Menu Matters/Menus Matter

Information and temptation: the essential elements of a good menu. And if you're serving me, consistent, sensible choices about grammar and punctuation.
Recently, I visited my son in another city.  He works in hospitality, so we spent five happy days sampling the local food. I'm not a food critic, so I'm not going detail where or what we ate. Instead, I want to talk about the menus.
Here's the coffee menu from a cafe/roastery that prides itself on great service, food and above all, great coffee.

This menu is heavy on information and feels like a wine buff's case notes: "NOTES// Floral, sparkling apricot, bergamot, super silky texture". I could have been scared off. Instead, the enthusiasm of the descriptions was seductive. The writer's adjectives aided my choice.  The information about each bean is a clever addition - it reinforces that owners are committed to quality: "This coffee placed 11th in the Honduras COE (Cup of Excellence) auction". and to ethical production: "soil health... biodiversity," "30 acres, 14.5 of which are farmed, the rest remains pristine highland tropical forest." This made me feel virtuous - like I was making ethical choices as well. I felt daunted trying to pronounce my selection, but they had sensibly numbered the options.
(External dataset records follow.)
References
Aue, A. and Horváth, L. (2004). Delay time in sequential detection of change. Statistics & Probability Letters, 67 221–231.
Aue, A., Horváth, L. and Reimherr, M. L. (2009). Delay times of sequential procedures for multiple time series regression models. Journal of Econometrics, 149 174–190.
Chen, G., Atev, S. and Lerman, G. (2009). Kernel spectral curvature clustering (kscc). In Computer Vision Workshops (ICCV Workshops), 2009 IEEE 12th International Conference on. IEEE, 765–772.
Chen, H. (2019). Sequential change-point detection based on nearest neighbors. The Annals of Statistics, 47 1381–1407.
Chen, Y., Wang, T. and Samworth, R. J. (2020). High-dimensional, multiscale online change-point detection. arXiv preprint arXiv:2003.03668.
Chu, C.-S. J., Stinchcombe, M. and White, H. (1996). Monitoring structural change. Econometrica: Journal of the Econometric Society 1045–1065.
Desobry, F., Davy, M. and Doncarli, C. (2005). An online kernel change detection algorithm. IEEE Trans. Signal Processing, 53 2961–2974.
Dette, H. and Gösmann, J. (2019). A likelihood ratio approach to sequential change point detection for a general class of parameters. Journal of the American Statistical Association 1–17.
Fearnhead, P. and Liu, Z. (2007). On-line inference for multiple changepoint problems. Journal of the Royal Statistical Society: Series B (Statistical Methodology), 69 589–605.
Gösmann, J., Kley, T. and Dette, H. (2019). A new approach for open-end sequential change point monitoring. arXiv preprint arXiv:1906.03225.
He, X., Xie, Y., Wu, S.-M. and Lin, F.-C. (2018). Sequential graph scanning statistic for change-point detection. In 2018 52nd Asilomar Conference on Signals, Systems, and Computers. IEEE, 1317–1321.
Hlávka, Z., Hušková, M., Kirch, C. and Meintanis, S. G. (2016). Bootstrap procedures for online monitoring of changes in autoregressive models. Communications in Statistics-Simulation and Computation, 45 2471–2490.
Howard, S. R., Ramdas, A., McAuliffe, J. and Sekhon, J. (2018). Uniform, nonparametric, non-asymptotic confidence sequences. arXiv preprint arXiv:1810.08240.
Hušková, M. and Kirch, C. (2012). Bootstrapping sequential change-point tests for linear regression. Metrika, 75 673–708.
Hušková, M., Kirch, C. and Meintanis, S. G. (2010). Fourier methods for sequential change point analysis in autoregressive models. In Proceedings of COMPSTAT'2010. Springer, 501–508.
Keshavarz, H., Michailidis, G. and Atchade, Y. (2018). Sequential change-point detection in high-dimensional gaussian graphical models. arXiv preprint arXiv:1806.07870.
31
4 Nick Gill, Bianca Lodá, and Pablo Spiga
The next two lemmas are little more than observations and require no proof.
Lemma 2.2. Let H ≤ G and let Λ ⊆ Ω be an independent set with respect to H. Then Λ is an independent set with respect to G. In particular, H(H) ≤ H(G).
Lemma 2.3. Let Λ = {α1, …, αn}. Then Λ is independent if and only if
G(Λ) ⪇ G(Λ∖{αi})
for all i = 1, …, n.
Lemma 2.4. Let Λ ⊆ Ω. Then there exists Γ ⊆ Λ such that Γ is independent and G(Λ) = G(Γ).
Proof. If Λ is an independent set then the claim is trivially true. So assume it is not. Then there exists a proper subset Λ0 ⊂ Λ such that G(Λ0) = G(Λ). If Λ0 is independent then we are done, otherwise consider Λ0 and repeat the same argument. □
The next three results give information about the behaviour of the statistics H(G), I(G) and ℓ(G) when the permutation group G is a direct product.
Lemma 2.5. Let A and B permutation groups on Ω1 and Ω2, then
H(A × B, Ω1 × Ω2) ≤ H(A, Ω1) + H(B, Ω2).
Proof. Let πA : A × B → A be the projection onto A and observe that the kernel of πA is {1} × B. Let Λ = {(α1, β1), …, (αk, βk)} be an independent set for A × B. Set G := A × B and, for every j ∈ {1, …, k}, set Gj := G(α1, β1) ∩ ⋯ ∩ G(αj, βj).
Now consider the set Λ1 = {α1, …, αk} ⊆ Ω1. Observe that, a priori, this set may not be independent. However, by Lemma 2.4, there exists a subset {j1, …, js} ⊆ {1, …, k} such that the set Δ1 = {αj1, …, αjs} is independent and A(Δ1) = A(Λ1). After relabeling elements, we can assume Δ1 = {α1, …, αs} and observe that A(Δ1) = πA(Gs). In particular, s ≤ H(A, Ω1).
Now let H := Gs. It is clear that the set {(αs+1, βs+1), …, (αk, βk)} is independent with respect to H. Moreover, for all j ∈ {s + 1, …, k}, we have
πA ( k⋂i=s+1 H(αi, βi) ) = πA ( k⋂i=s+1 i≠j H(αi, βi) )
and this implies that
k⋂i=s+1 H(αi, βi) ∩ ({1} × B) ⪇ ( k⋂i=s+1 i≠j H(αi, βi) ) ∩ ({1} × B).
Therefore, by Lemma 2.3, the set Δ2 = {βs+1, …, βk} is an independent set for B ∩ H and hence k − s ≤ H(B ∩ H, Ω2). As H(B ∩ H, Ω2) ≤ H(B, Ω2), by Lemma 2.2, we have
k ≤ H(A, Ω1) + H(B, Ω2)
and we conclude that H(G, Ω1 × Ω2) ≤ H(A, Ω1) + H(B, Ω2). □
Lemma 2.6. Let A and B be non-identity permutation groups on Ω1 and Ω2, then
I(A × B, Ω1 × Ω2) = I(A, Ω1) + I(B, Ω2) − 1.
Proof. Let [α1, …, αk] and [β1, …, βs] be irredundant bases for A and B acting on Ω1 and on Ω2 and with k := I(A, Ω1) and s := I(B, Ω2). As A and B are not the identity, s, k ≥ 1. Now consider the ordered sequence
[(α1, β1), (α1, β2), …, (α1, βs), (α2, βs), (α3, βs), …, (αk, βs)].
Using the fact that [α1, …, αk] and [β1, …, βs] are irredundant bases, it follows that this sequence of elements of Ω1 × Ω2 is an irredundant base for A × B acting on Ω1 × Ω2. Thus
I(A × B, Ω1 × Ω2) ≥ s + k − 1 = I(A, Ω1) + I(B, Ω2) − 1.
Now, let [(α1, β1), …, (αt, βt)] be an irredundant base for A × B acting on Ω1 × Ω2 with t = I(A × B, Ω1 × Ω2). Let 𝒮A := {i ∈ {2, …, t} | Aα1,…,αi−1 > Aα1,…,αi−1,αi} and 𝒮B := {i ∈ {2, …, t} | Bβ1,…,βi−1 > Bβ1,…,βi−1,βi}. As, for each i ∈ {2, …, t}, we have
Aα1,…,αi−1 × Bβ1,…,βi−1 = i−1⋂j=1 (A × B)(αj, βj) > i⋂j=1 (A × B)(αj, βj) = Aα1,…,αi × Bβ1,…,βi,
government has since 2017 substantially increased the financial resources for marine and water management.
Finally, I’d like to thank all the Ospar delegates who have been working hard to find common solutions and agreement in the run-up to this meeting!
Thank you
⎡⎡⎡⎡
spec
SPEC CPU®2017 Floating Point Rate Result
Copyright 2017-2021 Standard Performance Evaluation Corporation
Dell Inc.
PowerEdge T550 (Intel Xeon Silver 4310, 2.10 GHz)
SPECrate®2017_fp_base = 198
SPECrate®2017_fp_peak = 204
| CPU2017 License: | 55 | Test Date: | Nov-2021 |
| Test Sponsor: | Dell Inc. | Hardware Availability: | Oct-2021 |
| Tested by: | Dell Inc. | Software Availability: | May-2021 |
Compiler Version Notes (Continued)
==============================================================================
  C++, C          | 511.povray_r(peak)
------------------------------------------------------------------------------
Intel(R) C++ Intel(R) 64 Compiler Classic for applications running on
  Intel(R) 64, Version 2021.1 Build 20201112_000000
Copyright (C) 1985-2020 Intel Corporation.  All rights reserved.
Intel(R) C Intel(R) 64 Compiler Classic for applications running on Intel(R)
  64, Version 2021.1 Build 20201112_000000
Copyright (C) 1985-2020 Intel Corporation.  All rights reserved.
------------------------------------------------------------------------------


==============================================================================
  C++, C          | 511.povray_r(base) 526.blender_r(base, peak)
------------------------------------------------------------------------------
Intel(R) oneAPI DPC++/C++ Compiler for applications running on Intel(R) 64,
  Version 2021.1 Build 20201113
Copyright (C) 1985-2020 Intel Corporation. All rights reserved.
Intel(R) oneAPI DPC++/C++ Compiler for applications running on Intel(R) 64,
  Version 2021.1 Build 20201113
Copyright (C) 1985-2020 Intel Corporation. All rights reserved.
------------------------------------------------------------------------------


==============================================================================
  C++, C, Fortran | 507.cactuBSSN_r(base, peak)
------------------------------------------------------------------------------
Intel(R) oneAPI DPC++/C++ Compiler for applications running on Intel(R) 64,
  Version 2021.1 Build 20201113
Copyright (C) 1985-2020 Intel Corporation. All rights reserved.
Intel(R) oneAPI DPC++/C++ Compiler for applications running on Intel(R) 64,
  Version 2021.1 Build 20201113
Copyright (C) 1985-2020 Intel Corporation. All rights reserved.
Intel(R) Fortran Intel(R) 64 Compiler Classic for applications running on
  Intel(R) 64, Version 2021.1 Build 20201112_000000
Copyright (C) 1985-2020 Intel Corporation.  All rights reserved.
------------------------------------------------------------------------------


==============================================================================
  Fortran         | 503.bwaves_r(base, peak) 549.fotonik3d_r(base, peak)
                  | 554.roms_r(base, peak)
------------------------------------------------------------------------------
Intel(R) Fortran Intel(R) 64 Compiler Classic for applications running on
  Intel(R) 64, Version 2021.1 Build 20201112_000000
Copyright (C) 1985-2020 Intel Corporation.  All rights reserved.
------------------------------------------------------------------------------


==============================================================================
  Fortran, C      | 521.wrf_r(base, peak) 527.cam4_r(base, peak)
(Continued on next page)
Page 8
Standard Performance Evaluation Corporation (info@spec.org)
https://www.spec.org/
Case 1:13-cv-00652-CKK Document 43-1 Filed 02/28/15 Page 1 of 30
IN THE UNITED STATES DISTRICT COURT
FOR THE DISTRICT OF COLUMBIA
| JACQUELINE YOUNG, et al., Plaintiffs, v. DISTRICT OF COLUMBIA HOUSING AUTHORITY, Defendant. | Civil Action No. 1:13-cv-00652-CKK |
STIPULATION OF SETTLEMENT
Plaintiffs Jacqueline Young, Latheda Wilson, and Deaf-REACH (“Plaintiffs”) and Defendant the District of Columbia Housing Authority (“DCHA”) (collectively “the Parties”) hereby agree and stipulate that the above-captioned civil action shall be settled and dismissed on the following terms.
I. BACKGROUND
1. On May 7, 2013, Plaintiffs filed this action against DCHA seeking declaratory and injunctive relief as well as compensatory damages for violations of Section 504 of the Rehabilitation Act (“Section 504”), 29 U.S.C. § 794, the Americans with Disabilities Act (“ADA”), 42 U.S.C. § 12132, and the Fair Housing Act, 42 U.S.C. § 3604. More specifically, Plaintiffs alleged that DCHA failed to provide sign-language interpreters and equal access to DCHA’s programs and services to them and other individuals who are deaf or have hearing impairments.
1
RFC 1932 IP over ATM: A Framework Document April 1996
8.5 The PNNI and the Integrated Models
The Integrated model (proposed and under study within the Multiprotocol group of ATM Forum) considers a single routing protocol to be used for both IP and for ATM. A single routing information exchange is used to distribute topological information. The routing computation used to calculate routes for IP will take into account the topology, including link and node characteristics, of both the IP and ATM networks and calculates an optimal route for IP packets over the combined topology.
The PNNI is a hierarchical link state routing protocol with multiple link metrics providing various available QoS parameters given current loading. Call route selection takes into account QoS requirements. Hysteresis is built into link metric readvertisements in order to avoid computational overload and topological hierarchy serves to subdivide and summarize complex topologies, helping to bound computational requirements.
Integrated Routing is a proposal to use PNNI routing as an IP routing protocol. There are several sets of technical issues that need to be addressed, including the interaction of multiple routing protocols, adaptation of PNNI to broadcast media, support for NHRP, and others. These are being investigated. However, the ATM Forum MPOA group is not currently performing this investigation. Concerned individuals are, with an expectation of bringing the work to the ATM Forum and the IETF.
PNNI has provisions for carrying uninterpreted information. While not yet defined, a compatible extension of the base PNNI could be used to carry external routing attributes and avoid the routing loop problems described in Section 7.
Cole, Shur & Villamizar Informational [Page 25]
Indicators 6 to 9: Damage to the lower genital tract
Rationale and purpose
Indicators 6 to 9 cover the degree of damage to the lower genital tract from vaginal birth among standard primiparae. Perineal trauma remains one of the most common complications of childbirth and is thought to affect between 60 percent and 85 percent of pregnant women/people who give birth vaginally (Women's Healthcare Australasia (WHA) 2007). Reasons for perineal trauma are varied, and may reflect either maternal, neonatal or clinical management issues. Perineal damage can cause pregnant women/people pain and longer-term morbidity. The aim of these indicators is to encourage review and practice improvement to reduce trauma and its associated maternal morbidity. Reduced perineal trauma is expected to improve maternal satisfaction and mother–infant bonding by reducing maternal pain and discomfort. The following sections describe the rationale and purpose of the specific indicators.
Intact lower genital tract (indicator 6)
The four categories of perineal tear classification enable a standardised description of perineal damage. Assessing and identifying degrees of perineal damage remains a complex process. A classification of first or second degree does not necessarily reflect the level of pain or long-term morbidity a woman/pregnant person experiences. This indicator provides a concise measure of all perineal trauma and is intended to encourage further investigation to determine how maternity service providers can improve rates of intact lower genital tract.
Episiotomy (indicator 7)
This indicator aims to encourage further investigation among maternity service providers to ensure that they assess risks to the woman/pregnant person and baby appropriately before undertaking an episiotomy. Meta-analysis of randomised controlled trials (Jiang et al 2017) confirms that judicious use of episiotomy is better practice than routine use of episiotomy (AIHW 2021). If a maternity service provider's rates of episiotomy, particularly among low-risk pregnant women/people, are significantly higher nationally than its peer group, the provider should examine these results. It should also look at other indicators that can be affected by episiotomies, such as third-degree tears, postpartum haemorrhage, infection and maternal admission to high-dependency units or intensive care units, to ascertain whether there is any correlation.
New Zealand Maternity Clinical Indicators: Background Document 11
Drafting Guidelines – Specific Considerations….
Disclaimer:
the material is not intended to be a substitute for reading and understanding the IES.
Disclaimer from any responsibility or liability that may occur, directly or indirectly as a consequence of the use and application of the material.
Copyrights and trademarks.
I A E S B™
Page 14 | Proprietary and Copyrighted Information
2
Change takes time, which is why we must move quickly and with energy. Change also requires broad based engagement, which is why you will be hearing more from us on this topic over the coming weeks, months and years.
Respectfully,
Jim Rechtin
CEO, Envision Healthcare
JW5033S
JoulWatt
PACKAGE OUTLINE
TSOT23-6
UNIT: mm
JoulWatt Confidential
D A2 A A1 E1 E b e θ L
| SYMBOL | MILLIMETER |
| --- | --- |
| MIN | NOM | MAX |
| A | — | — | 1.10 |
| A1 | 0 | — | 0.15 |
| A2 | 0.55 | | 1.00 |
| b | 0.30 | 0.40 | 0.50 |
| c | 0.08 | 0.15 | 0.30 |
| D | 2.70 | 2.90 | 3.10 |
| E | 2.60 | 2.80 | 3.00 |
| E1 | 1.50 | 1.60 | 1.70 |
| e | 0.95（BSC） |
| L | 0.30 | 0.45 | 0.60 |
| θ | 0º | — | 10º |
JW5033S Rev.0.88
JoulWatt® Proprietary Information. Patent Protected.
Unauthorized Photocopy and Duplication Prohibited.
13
In contrast, this menu was off-putting:
 I hated the full stops after ingredients. Partly because I'm an English teacher, of course, and the punctuation didn't signal the end of a sentence. But also they seemed authoritarian, snobbish, reductive. The capital letters added to this 'shouty' impression.  The tight margins didn't help: the dishes seemed fragmented rather than cohesive when laid out like this. These design decisions made it difficult to decode what each dish was.
I was also annoyed by inconsistencies - usually, but not always, full stops were used; the dishes were laid out almost, but not quite, like a list. Overall, it felt like aesthetic decisions were overruling those about content. The menu seemed designed to impress - even overawe - the customer, rather than helping them. 
On the surface, not much is different about this menu:
There's the the same list-style description of each dish, and inconsistent use of '&' and 'and'. However, I found this menu much easier to read. The commas suggested the integration of each element in the dish into a harmonious whole. The 'defining' ingredient of the dish was listed first. It was laid out across the page, so I felt I was reading sentences, not fragments. 
Lastly, I'm a sucker for a menu that invites me in to the mind of the writer. The first did this by teaching me something and including me in the search for fantastic, ethical coffee. This menu achieves the same result through humour: 
A menu with a pun - hard to beat. Also, though, notice that we're being gently educated again, and that the writer seems both knowledgeable and passionate.
The careful construction of a menu may seem way less important than food or service. However, it's all part of the package. Unless the menu is informative and tempting, we're unlikely to feel guided to make good choices. Then we're unhappy. And then, of course, we're less likely to return.